The majority of patients with metastatic castration-resistant prostate cancer (CRPC) have evidence of bone metastases. Among available bone-targeted therapies, only radium-223 dichloride (radium-223), a targeted alpha emitter that binds to areas of increased bone turnover in metastases, has been shown to improve survival rates.
The phase 3 ALSYMPCA trial (ClinicalTrials.gov Identifier: NCT00699751) showed that radium-223 increased overall survival by more 3 months compared with placebo among patients with metastatic CRPC and bone metastases (14.9 months vs 11.3 months; P < .001).1 Based on these results, the US Food and Drug Administration (FDA) approved radium-223 in 2013 for patients with CRPC, symptomatic bone metastases, and no known visceral metastatic disease.
Yet according to Oliver Sartor, MD, medical director of Tulane Cancer Center in New Orleans, Louisiana, there is some controversy about which patients would benefit most from the use of radium-223 in today’s treatment landscape.
“Radium-223 was developed in the context of older therapies that are not commonly used today,” Dr Sartor explained. “The current FDA approvals [for these patients] include agents such as abiraterone and enzalutamide, but in the ALSYMPCA trial there was no utilization of these agents.”

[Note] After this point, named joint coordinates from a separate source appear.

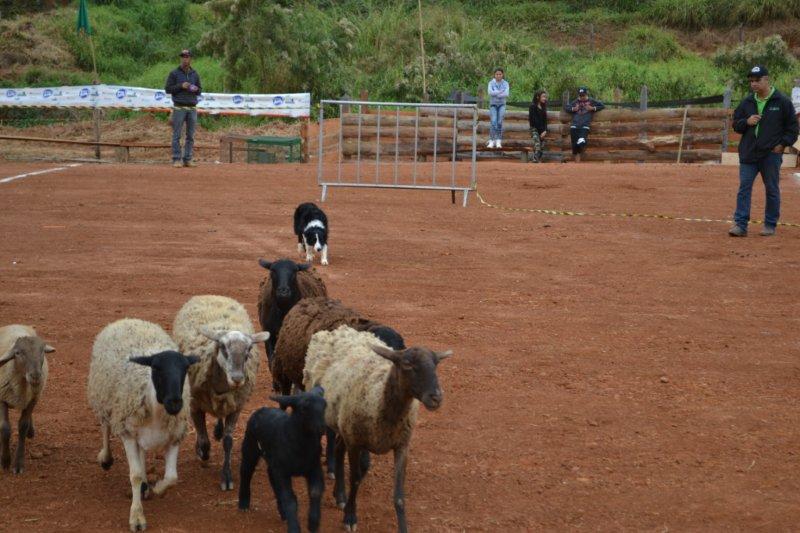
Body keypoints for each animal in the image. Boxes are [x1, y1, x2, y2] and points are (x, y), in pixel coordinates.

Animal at [0, 324, 54, 474]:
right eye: (18, 353)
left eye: (42, 351)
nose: (35, 376)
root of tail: (16, 324)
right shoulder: (2, 398)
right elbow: (5, 428)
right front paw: (5, 460)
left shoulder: (32, 399)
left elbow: (22, 426)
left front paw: (18, 464)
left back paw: (31, 430)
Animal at [172, 296, 268, 490]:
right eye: (222, 347)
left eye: (248, 350)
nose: (238, 378)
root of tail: (211, 295)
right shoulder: (195, 405)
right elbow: (203, 439)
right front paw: (202, 455)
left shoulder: (236, 407)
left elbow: (228, 441)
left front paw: (227, 476)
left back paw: (218, 430)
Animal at [304, 324, 450, 532]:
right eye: (407, 364)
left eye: (436, 364)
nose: (436, 397)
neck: (378, 397)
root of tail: (340, 329)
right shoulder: (356, 443)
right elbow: (356, 479)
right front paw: (350, 517)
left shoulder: (401, 446)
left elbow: (399, 495)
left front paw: (403, 527)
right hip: (341, 423)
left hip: (344, 423)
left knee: (339, 449)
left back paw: (339, 495)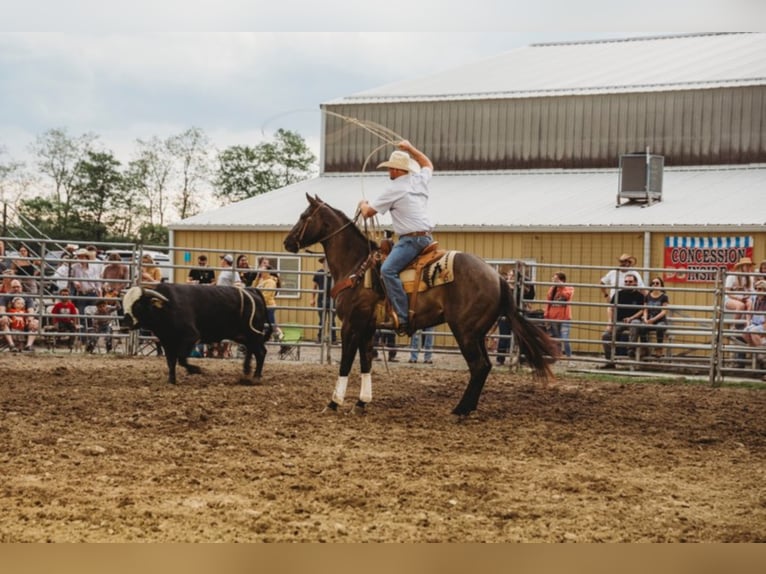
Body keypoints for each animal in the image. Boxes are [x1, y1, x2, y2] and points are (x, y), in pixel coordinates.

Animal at [282, 196, 560, 416]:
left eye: (304, 216)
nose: (287, 242)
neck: (357, 267)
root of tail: (497, 277)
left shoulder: (351, 325)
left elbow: (346, 363)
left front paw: (333, 403)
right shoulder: (367, 328)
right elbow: (365, 363)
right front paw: (361, 403)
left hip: (465, 332)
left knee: (479, 366)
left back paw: (460, 410)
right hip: (477, 333)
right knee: (485, 367)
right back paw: (468, 407)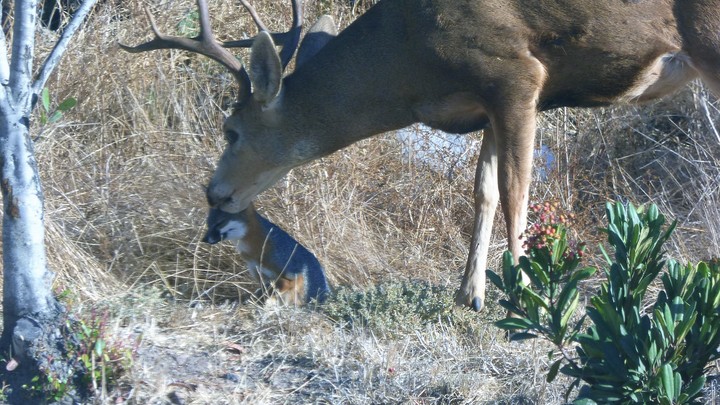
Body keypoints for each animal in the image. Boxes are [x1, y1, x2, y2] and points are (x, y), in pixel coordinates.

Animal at [122, 0, 720, 312]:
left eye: (230, 130)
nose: (213, 192)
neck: (409, 62)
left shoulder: (516, 73)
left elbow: (516, 192)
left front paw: (526, 298)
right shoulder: (484, 104)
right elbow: (482, 191)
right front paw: (469, 293)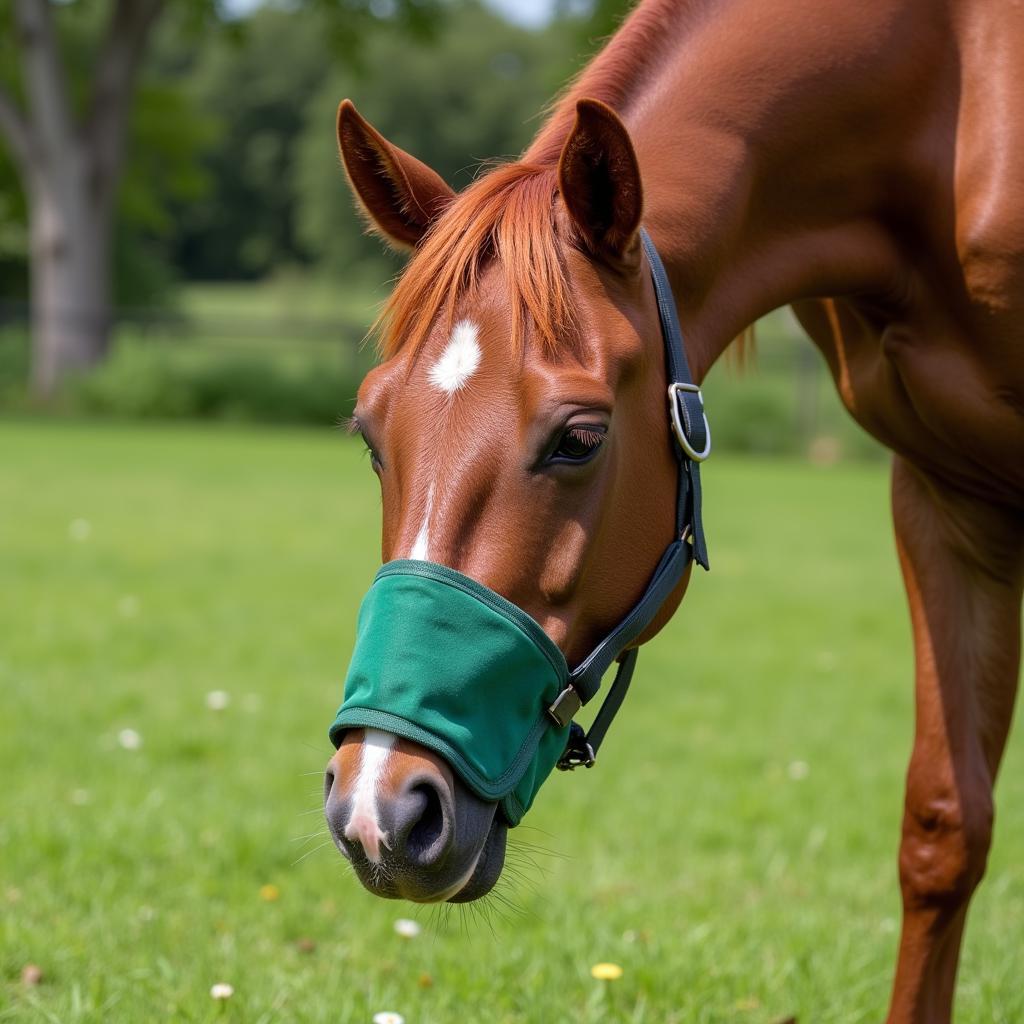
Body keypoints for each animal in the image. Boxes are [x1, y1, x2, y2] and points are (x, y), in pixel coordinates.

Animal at [321, 4, 1024, 1019]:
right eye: (373, 436)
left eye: (578, 439)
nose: (380, 809)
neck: (953, 102)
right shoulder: (944, 495)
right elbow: (944, 827)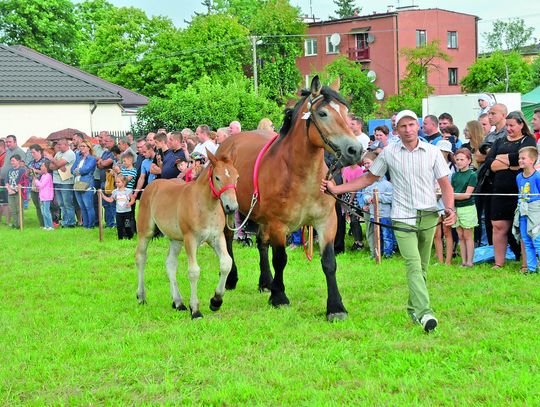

Dr Sartor and colleagues recently published the results of a phase 2, single-arm study that evaluated the use of radium-223 in an expanded access program (EAP) that provided early access to radium-223 after the positive results from ALSYMPCA, but before commercial availability of the drug.2 This study was the first US experience with the combination of radium-223 and these agents.
The study included 252 patients with symptomatic metastatic CRPC and 2 or more bone metastases. Of the enrolled patients, 184 received radium-223 55 kBq/kg intravenously every 4 weeks for 6 cycles. The median overall survival was 17 months, and a post hoc analysis showed that radium-223 was safe regardless of patients’ concurrent use of abiraterone or enzalutamide.